::: Material to process :::

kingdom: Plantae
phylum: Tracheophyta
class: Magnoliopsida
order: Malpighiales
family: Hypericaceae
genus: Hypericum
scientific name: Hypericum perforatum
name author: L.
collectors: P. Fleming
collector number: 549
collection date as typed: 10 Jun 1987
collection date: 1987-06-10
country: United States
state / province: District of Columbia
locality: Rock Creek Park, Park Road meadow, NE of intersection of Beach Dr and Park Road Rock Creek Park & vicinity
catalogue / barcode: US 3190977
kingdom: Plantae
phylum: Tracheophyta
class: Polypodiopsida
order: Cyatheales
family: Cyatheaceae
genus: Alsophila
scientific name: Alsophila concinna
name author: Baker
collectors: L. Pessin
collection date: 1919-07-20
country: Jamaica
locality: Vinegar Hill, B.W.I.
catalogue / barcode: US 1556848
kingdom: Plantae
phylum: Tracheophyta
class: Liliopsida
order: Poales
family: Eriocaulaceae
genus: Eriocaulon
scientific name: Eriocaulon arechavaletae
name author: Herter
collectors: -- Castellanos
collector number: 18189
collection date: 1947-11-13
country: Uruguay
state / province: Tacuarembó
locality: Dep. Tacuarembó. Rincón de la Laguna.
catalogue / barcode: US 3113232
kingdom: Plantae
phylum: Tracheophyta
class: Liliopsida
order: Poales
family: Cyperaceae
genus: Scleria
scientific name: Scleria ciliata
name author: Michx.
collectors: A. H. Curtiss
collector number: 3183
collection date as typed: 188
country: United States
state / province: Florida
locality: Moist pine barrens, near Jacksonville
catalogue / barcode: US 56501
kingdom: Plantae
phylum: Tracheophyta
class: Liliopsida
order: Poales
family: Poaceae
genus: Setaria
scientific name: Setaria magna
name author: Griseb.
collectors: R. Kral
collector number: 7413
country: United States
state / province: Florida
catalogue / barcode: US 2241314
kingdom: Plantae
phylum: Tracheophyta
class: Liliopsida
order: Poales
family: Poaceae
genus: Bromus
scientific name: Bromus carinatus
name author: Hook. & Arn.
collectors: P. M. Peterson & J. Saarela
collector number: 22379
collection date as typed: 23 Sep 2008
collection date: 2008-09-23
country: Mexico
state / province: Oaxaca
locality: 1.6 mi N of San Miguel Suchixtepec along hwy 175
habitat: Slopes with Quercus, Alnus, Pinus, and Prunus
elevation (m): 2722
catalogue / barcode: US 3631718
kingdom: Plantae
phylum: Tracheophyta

:::

• Prompt: Copy out every line of the rows above, character for character, with nothing changed or left out.

• Final answer:
kingdom: Plantae
phylum: Tracheophyta
class: Magnoliopsida
order: Malpighiales
family: Hypericaceae
genus: Hypericum
scientific name: Hypericum perforatum
name author: L.
collectors: P. Fleming
collector number: 549
collection date as typed: 10 Jun 1987
collection date: 1987-06-10
country: United States
state / province: District of Columbia
locality: Rock Creek Park, Park Road meadow, NE of intersection of Beach Dr and Park Road Rock Creek Park & vicinity
catalogue / barcode: US 3190977
kingdom: Plantae
phylum: Tracheophyta
class: Polypodiopsida
order: Cyatheales
family: Cyatheaceae
genus: Alsophila
scientific name: Alsophila concinna
name author: Baker
collectors: L. Pessin
collection date: 1919-07-20
country: Jamaica
locality: Vinegar Hill, B.W.I.
catalogue / barcode: US 1556848
kingdom: Plantae
phylum: Tracheophyta
class: Liliopsida
order: Poales
family: Eriocaulaceae
genus: Eriocaulon
scientific name: Eriocaulon arechavaletae
name author: Herter
collectors: -- Castellanos
collector number: 18189
collection date: 1947-11-13
country: Uruguay
state / province: Tacuarembó
locality: Dep. Tacuarembó. Rincón de la Laguna.
catalogue / barcode: US 3113232
kingdom: Plantae
phylum: Tracheophyta
class: Liliopsida
order: Poales
family: Cyperaceae
genus: Scleria
scientific name: Scleria ciliata
name author: Michx.
collectors: A. H. Curtiss
collector number: 3183
collection date as typed: 188
country: United States
state / province: Florida
locality: Moist pine barrens, near Jacksonville
catalogue / barcode: US 56501
kingdom: Plantae
phylum: Tracheophyta
class: Liliopsida
order: Poales
family: Poaceae
genus: Setaria
scientific name: Setaria magna
name author: Griseb.
collectors: R. Kral
collector number: 7413
country: United States
state / province: Florida
catalogue / barcode: US 2241314
kingdom: Plantae
phylum: Tracheophyta
class: Liliopsida
order: Poales
family: Poaceae
genus: Bromus
scientific name: Bromus carinatus
name author: Hook. & Arn.
collectors: P. M. Peterson & J. Saarela
collector number: 22379
collection date as typed: 23 Sep 2008
collection date: 2008-09-23
country: Mexico
state / province: Oaxaca
locality: 1.6 mi N of San Miguel Suchixtepec along hwy 175
habitat: Slopes with Quercus, Alnus, Pinus, and Prunus
elevation (m): 2722
catalogue / barcode: US 3631718
kingdom: Plantae
phylum: Tracheophyta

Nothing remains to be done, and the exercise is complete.